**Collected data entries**
++++++

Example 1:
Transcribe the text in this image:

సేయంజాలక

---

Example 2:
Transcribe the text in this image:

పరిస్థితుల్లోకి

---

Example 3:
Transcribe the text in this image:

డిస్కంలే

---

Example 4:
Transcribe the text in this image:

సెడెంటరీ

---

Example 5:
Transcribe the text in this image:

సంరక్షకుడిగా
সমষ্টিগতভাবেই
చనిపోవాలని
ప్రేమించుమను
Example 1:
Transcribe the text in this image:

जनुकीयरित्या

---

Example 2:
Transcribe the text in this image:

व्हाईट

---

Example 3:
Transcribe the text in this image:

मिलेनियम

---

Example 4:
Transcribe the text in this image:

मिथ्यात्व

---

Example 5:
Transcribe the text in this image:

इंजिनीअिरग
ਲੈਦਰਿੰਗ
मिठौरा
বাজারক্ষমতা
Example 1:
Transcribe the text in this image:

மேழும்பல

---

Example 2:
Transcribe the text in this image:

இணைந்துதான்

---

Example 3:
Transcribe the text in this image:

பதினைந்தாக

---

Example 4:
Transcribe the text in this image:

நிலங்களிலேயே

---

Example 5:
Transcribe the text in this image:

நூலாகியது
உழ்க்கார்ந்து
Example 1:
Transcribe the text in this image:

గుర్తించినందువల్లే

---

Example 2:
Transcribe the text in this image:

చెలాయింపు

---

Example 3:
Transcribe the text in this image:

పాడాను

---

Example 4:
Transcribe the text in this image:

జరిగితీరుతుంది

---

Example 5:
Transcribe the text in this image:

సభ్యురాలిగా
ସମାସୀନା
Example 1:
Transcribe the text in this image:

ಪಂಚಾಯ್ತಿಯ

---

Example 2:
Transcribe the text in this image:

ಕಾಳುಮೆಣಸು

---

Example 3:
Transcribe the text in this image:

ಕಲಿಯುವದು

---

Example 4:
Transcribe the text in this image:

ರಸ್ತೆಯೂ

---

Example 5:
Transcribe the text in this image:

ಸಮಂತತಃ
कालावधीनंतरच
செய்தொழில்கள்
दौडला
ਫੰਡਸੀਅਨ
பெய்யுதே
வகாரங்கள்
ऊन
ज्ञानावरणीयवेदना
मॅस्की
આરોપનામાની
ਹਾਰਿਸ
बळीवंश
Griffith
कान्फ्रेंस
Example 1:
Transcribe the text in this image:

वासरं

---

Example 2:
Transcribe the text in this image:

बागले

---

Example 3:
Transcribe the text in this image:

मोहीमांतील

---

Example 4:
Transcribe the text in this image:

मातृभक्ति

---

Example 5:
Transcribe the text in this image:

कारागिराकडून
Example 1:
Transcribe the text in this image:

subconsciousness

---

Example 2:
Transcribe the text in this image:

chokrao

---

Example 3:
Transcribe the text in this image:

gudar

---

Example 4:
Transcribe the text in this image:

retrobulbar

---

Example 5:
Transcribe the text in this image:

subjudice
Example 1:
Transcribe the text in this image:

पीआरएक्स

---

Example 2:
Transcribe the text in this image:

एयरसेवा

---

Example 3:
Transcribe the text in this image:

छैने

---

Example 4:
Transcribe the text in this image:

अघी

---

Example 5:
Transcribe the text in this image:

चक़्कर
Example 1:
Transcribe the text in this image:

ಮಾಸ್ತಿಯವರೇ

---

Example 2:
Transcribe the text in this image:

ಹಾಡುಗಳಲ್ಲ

++++++

**Directions for this task**
Your task is to set down all of the entries exactly as they appear.

**Expected answer**
Example 1:
Transcribe the text in this image:

సేయంజాలక

---

Example 2:
Transcribe the text in this image:

పరిస్థితుల్లోకి

---

Example 3:
Transcribe the text in this image:

డిస్కంలే

---

Example 4:
Transcribe the text in this image:

సెడెంటరీ

---

Example 5:
Transcribe the text in this image:

సంరక్షకుడిగా
সমষ্টিগতভাবেই
చనిపోవాలని
ప్రేమించుమను
Example 1:
Transcribe the text in this image:

जनुकीयरित्या

---

Example 2:
Transcribe the text in this image:

व्हाईट

---

Example 3:
Transcribe the text in this image:

मिलेनियम

---

Example 4:
Transcribe the text in this image:

मिथ्यात्व

---

Example 5:
Transcribe the text in this image:

इंजिनीअिरग
ਲੈਦਰਿੰਗ
मिठौरा
বাজারক্ষমতা
Example 1:
Transcribe the text in this image:

மேழும்பல

---

Example 2:
Transcribe the text in this image:

இணைந்துதான்

---

Example 3:
Transcribe the text in this image:

பதினைந்தாக

---

Example 4:
Transcribe the text in this image:

நிலங்களிலேயே

---

Example 5:
Transcribe the text in this image:

நூலாகியது
உழ்க்கார்ந்து
Example 1:
Transcribe the text in this image:

గుర్తించినందువల్లే

---

Example 2:
Transcribe the text in this image:

చెలాయింపు

---

Example 3:
Transcribe the text in this image:

పాడాను

---

Example 4:
Transcribe the text in this image:

జరిగితీరుతుంది

---

Example 5:
Transcribe the text in this image:

సభ్యురాలిగా
ସମାସୀନା
Example 1:
Transcribe the text in this image:

ಪಂಚಾಯ್ತಿಯ

---

Example 2:
Transcribe the text in this image:

ಕಾಳುಮೆಣಸು

---

Example 3:
Transcribe the text in this image:

ಕಲಿಯುವದು

---

Example 4:
Transcribe the text in this image:

ರಸ್ತೆಯೂ

---

Example 5:
Transcribe the text in this image:

ಸಮಂತತಃ
कालावधीनंतरच
செய்தொழில்கள்
दौडला
ਫੰਡਸੀਅਨ
பெய்யுதே
வகாரங்கள்
ऊन
ज्ञानावरणीयवेदना
मॅस्की
આરોપનામાની
ਹਾਰਿਸ
बळीवंश
Griffith
कान्फ्रेंस
Example 1:
Transcribe the text in this image:

वासरं

---

Example 2:
Transcribe the text in this image:

बागले

---

Example 3:
Transcribe the text in this image:

मोहीमांतील

---

Example 4:
Transcribe the text in this image:

मातृभक्ति

---

Example 5:
Transcribe the text in this image:

कारागिराकडून
Example 1:
Transcribe the text in this image:

subconsciousness

---

Example 2:
Transcribe the text in this image:

chokrao

---

Example 3:
Transcribe the text in this image:

gudar

---

Example 4:
Transcribe the text in this image:

retrobulbar

---

Example 5:
Transcribe the text in this image:

subjudice
Example 1:
Transcribe the text in this image:

पीआरएक्स

---

Example 2:
Transcribe the text in this image:

एयरसेवा

---

Example 3:
Transcribe the text in this image:

छैने

---

Example 4:
Transcribe the text in this image:

अघी

---

Example 5:
Transcribe the text in this image:

चक़्कर
Example 1:
Transcribe the text in this image:

ಮಾಸ್ತಿಯವರೇ

---

Example 2:
Transcribe the text in this image:

ಹಾಡುಗಳಲ್ಲ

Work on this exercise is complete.